Free Radic Res. 2014 Dec ;48(12):1397-408. Epub 2014 Oct 6. PMID: 25179440
Neuroblastoma (NB) is one of the most frequent extracranial solid tumors in children. It accounts for 8-10% of all childhood cancer deaths, and there is a need for development of new drugs for its treatment. Curcumin (diferuloylmethane), a major active component of turmeric (Curcuma longa), has been shown to exert anti-tumor activity on NB, but the specific mechanism by which curcumin inhibits cancer cells proliferation remains unclear.
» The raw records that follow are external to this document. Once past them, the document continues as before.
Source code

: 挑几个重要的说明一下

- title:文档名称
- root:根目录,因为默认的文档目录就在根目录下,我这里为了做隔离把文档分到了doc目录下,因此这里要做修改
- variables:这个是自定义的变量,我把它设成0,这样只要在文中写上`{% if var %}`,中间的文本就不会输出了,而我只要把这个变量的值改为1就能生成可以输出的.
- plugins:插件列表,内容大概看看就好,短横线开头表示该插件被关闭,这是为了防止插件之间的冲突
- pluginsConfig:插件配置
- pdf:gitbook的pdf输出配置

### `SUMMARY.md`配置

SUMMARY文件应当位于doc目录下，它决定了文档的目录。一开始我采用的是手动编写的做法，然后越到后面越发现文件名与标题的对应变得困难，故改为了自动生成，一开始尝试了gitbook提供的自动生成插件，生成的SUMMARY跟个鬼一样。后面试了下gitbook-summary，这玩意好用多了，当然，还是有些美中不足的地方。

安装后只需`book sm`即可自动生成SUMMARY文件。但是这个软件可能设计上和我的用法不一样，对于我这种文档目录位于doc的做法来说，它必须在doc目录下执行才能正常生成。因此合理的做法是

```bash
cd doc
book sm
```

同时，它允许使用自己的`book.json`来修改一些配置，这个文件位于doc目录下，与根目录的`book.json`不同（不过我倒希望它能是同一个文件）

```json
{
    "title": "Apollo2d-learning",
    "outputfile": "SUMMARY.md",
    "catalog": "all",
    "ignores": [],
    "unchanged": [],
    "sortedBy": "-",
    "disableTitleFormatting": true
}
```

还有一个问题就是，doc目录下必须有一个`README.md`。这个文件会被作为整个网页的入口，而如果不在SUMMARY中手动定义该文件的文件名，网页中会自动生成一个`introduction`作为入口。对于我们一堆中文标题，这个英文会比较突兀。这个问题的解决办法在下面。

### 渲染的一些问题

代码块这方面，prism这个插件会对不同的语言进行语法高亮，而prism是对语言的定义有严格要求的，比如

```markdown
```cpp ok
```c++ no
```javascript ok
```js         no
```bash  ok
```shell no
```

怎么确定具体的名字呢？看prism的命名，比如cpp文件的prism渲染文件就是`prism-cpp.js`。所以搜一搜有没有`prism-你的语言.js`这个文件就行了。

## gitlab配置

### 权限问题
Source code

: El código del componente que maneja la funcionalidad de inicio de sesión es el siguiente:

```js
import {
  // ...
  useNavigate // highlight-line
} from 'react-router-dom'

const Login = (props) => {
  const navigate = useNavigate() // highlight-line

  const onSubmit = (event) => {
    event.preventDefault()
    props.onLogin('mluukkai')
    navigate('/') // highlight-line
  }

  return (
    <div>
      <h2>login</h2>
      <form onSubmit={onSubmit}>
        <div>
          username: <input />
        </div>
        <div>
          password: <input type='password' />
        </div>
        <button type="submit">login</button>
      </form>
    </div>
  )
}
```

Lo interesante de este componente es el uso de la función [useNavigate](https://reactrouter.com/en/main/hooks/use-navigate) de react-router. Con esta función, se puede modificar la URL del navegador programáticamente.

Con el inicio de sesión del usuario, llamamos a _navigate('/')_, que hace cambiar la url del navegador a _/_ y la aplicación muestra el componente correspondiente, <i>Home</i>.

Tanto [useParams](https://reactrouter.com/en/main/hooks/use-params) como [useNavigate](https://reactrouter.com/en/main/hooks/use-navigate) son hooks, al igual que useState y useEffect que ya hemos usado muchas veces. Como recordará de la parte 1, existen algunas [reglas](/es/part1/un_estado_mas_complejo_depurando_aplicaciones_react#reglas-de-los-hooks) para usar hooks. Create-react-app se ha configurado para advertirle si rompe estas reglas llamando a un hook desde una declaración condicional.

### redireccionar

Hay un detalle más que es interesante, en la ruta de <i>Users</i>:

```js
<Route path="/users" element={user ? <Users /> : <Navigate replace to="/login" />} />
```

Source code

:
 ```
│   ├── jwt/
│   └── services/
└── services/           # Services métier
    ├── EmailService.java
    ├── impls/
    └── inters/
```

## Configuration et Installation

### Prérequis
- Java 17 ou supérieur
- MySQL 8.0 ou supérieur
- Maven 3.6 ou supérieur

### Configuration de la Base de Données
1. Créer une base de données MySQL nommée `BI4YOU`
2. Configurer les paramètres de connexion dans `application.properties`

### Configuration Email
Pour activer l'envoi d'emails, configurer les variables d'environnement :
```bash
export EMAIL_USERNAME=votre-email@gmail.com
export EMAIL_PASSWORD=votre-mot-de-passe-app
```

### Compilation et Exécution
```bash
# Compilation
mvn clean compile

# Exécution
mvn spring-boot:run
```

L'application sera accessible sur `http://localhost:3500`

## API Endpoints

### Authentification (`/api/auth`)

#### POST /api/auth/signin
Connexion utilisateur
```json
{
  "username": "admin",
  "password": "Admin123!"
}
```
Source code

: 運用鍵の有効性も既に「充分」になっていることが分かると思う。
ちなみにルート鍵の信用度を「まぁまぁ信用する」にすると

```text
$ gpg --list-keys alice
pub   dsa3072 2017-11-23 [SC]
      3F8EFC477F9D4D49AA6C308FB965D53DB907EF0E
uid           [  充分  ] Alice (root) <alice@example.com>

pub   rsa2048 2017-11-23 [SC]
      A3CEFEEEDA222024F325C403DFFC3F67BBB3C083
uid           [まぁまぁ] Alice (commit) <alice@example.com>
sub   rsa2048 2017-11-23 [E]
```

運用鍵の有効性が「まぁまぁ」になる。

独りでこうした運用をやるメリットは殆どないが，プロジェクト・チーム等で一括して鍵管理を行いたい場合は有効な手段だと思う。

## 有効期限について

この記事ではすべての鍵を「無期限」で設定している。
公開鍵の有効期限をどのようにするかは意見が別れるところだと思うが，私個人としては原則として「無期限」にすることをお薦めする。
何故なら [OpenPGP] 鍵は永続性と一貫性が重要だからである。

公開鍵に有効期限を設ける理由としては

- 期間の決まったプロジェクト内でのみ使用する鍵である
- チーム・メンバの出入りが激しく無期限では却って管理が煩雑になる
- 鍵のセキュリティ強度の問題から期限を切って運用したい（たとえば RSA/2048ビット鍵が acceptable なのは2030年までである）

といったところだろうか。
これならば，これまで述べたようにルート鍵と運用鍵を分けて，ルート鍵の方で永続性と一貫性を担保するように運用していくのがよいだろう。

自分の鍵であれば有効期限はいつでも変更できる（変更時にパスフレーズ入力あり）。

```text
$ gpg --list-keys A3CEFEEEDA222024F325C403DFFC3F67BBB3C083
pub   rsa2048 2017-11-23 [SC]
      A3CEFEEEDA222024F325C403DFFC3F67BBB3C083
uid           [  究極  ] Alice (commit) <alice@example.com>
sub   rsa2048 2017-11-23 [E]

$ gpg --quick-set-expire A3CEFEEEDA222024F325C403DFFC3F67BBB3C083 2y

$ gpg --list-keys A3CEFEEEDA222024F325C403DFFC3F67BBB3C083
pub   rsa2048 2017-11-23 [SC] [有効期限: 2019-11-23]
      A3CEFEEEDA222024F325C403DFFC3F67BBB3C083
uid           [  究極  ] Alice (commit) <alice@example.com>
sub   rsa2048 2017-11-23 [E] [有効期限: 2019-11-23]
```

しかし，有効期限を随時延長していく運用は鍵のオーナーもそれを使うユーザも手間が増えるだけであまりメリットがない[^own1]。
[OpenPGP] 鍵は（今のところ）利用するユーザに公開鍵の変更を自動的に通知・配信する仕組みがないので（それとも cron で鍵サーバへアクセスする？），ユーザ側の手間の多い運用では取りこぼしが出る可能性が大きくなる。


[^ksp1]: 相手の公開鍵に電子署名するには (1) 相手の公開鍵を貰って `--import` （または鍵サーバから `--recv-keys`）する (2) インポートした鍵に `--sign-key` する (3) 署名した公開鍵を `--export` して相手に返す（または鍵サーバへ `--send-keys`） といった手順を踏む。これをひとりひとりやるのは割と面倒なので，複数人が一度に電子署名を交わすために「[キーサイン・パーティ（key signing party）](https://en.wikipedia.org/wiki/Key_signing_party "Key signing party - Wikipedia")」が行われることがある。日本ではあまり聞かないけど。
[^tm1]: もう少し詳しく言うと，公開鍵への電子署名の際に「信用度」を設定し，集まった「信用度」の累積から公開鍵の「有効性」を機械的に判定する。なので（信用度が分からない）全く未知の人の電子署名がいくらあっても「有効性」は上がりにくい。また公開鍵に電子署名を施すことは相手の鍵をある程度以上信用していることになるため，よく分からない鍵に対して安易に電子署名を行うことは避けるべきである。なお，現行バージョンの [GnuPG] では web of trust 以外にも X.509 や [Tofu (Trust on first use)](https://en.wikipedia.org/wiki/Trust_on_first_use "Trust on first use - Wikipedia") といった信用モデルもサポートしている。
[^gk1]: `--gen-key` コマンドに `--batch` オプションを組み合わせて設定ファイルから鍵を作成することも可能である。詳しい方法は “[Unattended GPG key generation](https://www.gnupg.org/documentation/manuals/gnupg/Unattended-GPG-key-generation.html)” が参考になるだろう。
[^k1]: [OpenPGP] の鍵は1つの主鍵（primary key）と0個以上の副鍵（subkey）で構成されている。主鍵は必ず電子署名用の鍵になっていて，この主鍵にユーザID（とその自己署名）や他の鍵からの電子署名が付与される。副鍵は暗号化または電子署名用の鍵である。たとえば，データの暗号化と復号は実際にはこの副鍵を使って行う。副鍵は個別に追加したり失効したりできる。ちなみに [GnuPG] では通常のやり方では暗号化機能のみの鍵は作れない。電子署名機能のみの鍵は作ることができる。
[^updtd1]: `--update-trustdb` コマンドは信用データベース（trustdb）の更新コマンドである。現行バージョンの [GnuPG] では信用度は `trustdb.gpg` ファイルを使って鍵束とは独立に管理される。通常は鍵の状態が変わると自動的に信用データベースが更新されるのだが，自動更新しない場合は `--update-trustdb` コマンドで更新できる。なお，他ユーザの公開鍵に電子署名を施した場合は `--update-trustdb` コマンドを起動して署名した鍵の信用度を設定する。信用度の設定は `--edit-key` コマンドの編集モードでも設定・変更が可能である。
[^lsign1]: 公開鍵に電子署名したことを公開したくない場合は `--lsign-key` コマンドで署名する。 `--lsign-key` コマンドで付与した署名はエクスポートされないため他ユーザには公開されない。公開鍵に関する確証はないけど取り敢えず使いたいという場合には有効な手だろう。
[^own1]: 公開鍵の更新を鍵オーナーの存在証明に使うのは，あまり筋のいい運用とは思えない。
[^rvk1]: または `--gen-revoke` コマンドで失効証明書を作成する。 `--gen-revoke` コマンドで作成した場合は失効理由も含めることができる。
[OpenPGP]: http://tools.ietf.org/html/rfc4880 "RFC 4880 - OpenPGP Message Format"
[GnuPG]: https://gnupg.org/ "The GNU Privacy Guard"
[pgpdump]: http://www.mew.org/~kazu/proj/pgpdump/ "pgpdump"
In the present study, we investigated the anti-proliferative effect of curcumin in human LAN5 NB cells. Curcumin treatment causes a rapid increase in reactive oxygen species and a decrease in the mitochondrial membrane potential-events leading to apoptosis activation. Furthermore, curcumin induces decrease in haet shock protein (Hsp)60 and hexokinase II mitochondrial protein levels and increase in the pro-apoptotic protein, bcl-2 associated death promoter (BAD). Moreover, we demonstrate that curcumin modulates anti-tumor activity through modulation of phosphatase and tensin homolog deleted on chromosome 10 and consequential inhibition of the survival Akt cell-signaling pathway. Inhibition of Akt causes its translocation into the cytoplasm and import of Foxo3a into the nucleus where it activates the expression of p27, Bim, and Fas-L pro-apoptotic genes. Together, these results take evidence for considering curcumin as a potential therapeutic agent for patients with NB.